Tuesday, January 7, 2014

What’s Wrong with the New York Post’s Menachem Stark Story | FrontPage Magazine

What’s Wrong with the New York Post’s Menachem Stark Story | FrontPage Magazine

The backlash to the ugly New York Post story on murdered developer Menachem Stark has been covered elsewhere. His brother-in-law wrote anangry response of his own.
But let’s look at what is actually wrong with the New York Post’s Stark story by Larry Celona, Jamie Schram and Aaron Short, aside from its ugly tone.
1. The New York Post calls Menachem Stark a slumlord. That’s a meaningless term in New York City’s combative landlord-tenant wars where lawsuits come easy, non-profit advocacy groups are eager to get involved and everyone raises their accusations to 11.
Anyone who deals with renting apartments to low income residents is going to be called a slumlord and sued sooner or later. It’s an entire industry and a fact of life.

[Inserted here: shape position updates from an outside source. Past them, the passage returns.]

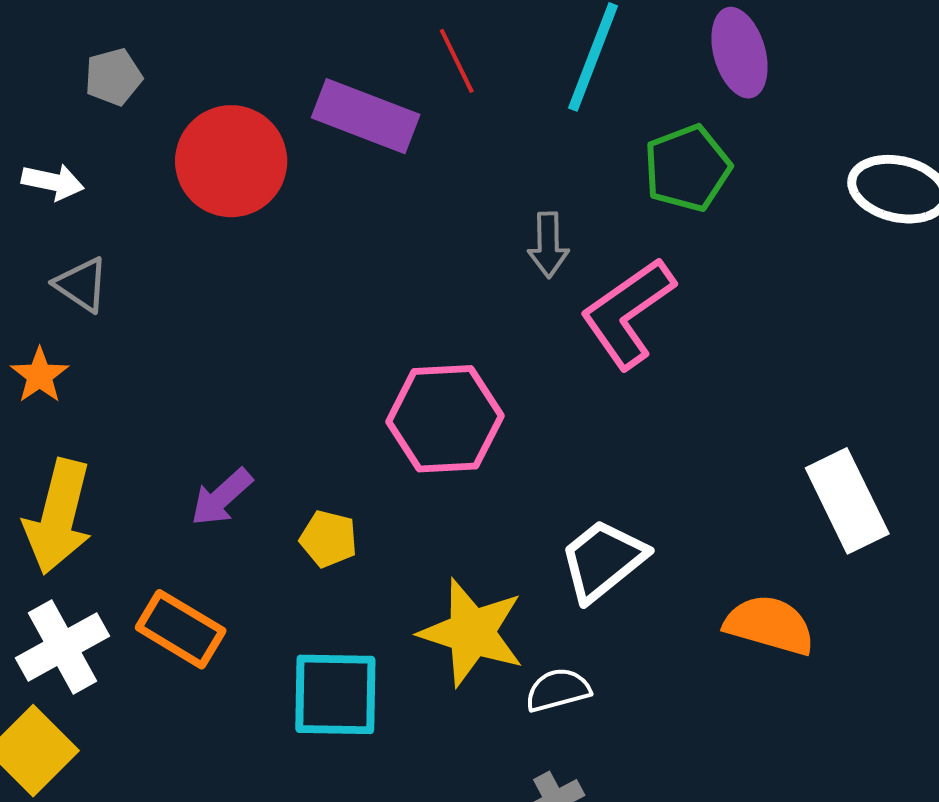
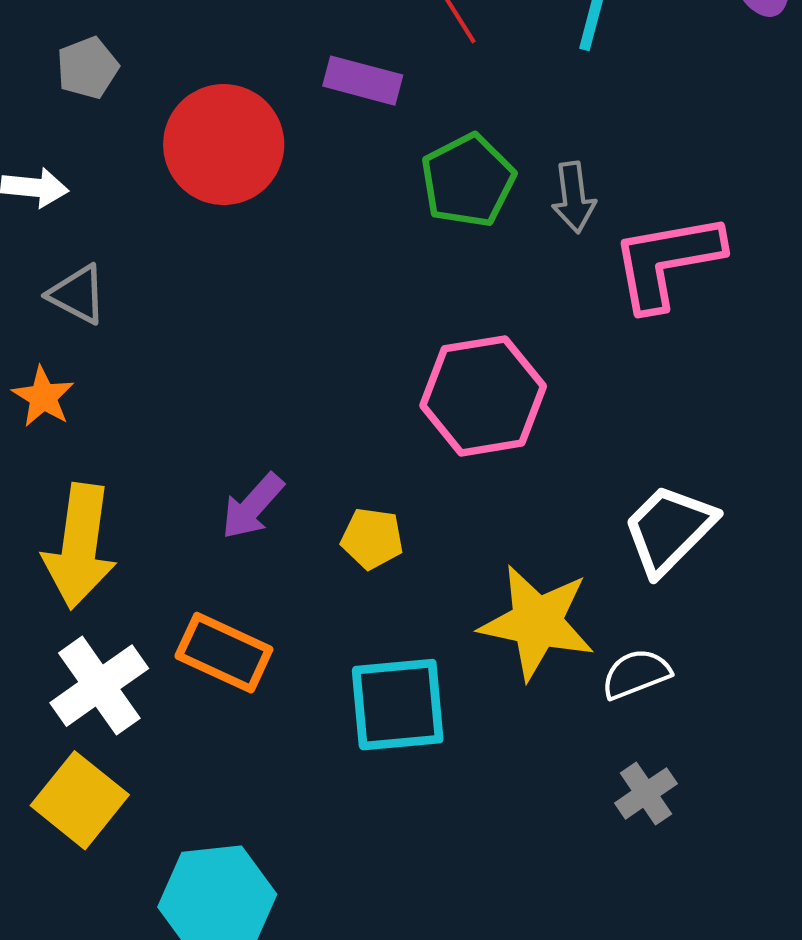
purple rectangle: (366, 116) -> (363, 81), size x0.7
green pentagon: (687, 168) -> (468, 181), moved
pink L-shape: (628, 313) -> (667, 261), turned 31

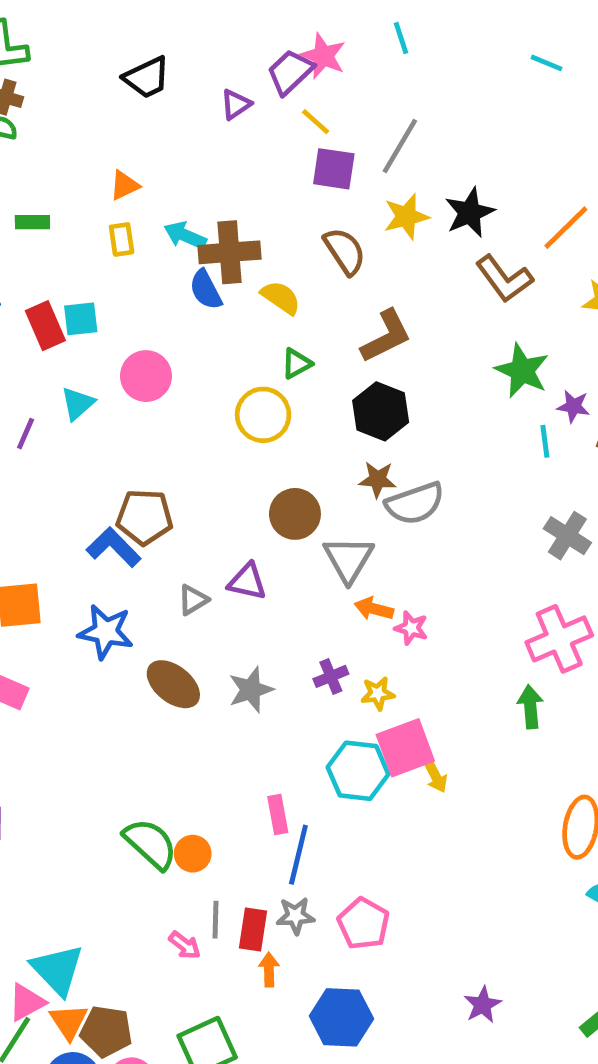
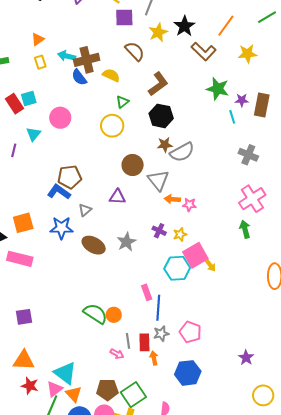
gray triangle: (193, 600) -> (85, 210), moved
purple cross: (331, 676) -> (159, 231), turned -32
brown pentagon: (106, 1031) -> (107, 390), moved

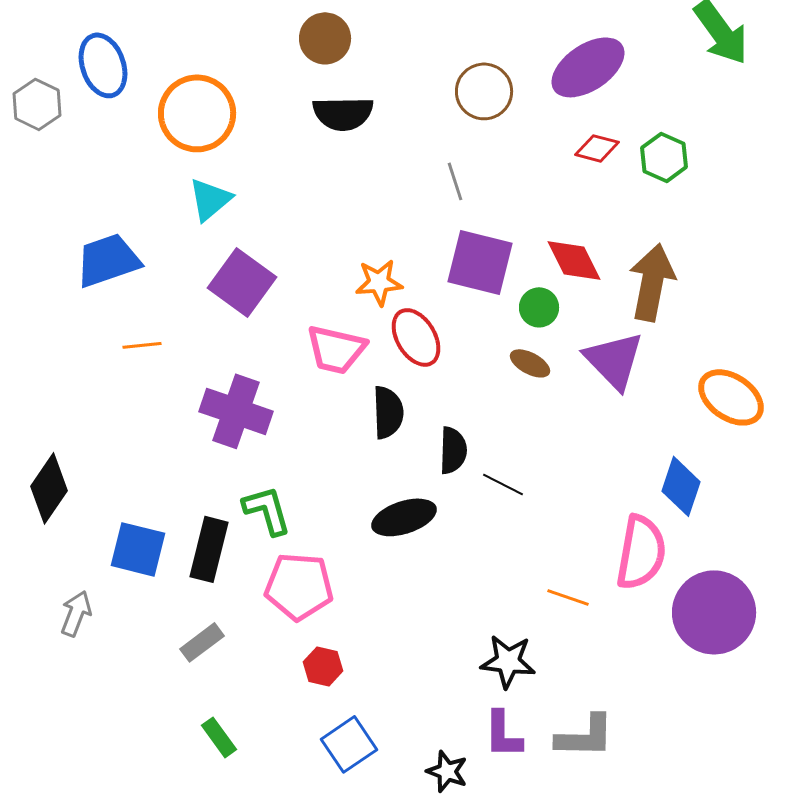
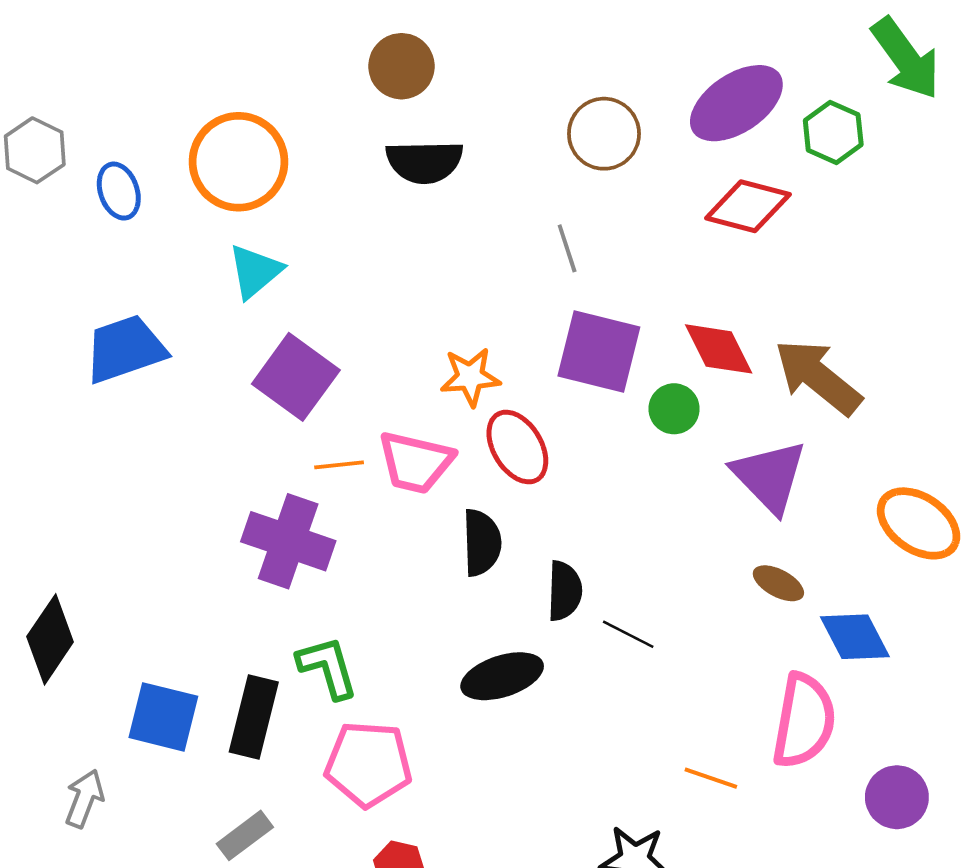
blue ellipse: (103, 65) -> (119, 191), moved, size x0.7
red diamond: (597, 148) -> (748, 206), size x1.5
green hexagon: (664, 157) -> (833, 132), moved
brown arrow: (652, 282) -> (818, 377), turned -62
orange line: (142, 345) -> (339, 465), moved
brown ellipse: (530, 363) -> (778, 583), moved
blue diamond: (681, 486) -> (855, 637), turned -46
purple circle: (714, 612) -> (897, 797), size x0.6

2. The New York Post relies on anonymous sources for its most damning accusations.
“Any number of people wanted to kill this guy,” one law-enforcement source said of Menachem “Max” Stark, 39, describing the father of eight as embroiled in several “shady” real-estate transactions and being up to his tuchus in debt.
“He owed a lot of people money,” said another source.
Starting off an article with anonymous sources is rarely a good sign. Especially if you’re talking about a dead man. And what follows are more anonymous sources and claims.
“He’s a Hasidic Jew from Williamsburg, and we think he’s a scammer,” another investigator said of Stark, who had defaulted on more than $30 million in real-estate loans in recent years and owed tens of thousands in penalties for building violations. “He f–ked over a few people,” the source added.
Who is this investigator? Is this the same person as the anonymous law enforcement source? But then the New York Post really leaps headlong into the sewer.
Many on Stark’s enemies list took to social media Saturday — and not to mourn his passing. “His slanted shtreimel on his head gives his crookedness away,” one commenter wrote on Failed Messiah, referring to the victim’s fur hat in a photo.
Failed Messiah isn’t “social media”, it’s an Anti-Semitic hate site.
There’s no reason to think that anonymous commenters on an Anti-Semitic hate site are Stark’s enemies. They would respond in the same exact way to a story about any Orthodox Jew.
The New York Post could have just as easily quoted commenters on Stormfront or any Neo-Nazi site with the same results.
If the previous anonymous sources had been remotely defensible from the standpoint of journalism, quoting random anonymous comments on a hate site isn’t.
The New York Post responded to the backlash with this statement;
“A spokesman for The Post said the paper’s reporting simply pointed out that basic fact. “The Post does not say Mr. Stark deserved to die, but our reporting showed that he had many enemies, which may have led to the commission of this terrible crime,” the spokesman said.
“Our thoughts and prayers are with the family at this time of loss.”
But the New York Post article by Larry Celona, Jamie Schram and Aaron Short did not point out basic facts. Or any facts.
Larry Celona, Jamie Schram and Aaron Short collected anonymous attacks, some from internet commenters on Failed Messiah, a hate site targeting Orthodox Jews, and compiled them into an article.
The New York Post article hardly quoted anyone by name. It dealt with very few specific accusations. Instead it put together vague accusations that can’t be pinned down from anonymous sources with no name.
That’s not journalism. It’s not reporting. It certainly isn’t basic fact.
I don’t know Menachem Stark. I have no idea what really happened and I can’t speak to his character. But I can speak to the character of Larry Celona, Jamie Schram and Aaron Short. And their journalistic abilities.
If your news story harvests anonymous comments from an Anti-Semitic hate site about a murdered man, you’re not reporting facts. You’re not not reporting anything at all. You’re spewing hate for your own reasons.